My case is that i have more controllers with sharing one view and i'm trying to change dinamycally the action on a form passing a variable defined in the controller
Trying some solution i've observed that if i have a nil variable in url_for_options form_tab variable, the form in the view has the right controller path from where the view was called
<%= form_tag nil, :method => :get, :class => 'search' do %>
is it a bug or a feature?
Note that if you pass an empty string, instead of nil, you get a slightly different behavior:
form_tag nil
creates
<form action="(URL based on current controller and action)">....
While
form_tag ""
creates
<form action>....
If the URL of the page you're on is, say, "/foo/bar" (for FooController#bar), then the two are functionally equivalent. If the URL of the current page is "/foo/bar?a=1&b=2", the former will continue to point at just "/foo/bar", while the latter will result in a form that submits to the full URL (querystring included). This is because the HTML standard (no action or empty action = use current URL, including querystring) is used by the latter. Instead the former triggers a Rails standard (nil for url_for => use current controller and method).
Just thought it's worth mentioning as there are cases where the HTML standard for an action-less form is more useful (ie. where you want querystring parameters to be sticky), and the subtle difference in behavior between nil and "" is easy to miss.

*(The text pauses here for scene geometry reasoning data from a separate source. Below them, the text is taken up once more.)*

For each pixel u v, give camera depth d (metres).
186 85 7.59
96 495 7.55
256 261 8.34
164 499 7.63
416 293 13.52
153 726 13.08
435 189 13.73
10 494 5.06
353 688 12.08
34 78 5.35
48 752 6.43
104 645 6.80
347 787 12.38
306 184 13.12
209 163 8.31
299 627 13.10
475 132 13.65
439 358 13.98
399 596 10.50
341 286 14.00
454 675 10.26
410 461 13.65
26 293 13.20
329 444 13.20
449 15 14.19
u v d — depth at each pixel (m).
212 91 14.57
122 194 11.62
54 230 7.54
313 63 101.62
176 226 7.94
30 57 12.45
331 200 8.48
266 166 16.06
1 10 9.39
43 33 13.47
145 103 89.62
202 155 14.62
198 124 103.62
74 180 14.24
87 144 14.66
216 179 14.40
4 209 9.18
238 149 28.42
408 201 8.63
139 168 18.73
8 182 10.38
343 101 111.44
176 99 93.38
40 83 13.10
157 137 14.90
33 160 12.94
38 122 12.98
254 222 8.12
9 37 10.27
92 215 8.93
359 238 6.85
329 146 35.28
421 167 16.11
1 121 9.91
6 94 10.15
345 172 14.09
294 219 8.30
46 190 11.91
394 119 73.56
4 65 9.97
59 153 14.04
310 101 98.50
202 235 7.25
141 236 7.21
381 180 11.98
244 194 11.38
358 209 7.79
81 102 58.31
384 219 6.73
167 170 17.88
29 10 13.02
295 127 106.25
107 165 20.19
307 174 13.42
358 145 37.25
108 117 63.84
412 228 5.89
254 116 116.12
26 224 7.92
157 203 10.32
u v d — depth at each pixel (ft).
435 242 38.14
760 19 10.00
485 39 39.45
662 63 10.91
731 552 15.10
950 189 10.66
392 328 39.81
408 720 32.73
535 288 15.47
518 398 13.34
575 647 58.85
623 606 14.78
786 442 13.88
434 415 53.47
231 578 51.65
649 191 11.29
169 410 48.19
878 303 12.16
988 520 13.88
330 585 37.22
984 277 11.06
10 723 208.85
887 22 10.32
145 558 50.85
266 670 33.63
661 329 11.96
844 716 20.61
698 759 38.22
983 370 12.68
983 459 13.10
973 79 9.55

The solution is using an empty action attribute on a form to submit that form to the current page. and is described on RFC 2396
4.2. Same-document References
A URI reference that does not contain a URI is a reference to the
current document. In other words, an empty URI reference within a
document is interpreted as a reference to the start of that document, and a reference containing only a fragment identifier is a reference
to the identified fragment of that document. Traversal of such a
reference should not result in an additional retrieval action.
However, if the URI reference occurs in a context that is always
intended to result in a new request, as in the case of HTML's FORM
element, then an empty URI reference represents the base URI of the
current document and should be replaced by that URI when transformed
into a request.
A strange behaviour when
url_for_options == nil
<form accept-charset="UTF-8" action="/welcome" class="search" method="get">
url_for_options == ""
<form accept-charset="UTF-8" action class="search" method="get">
It is not a bug. If you don't provide any action to 'form_tag' or 'form_for', By default it will be posted to same controller where view is called from.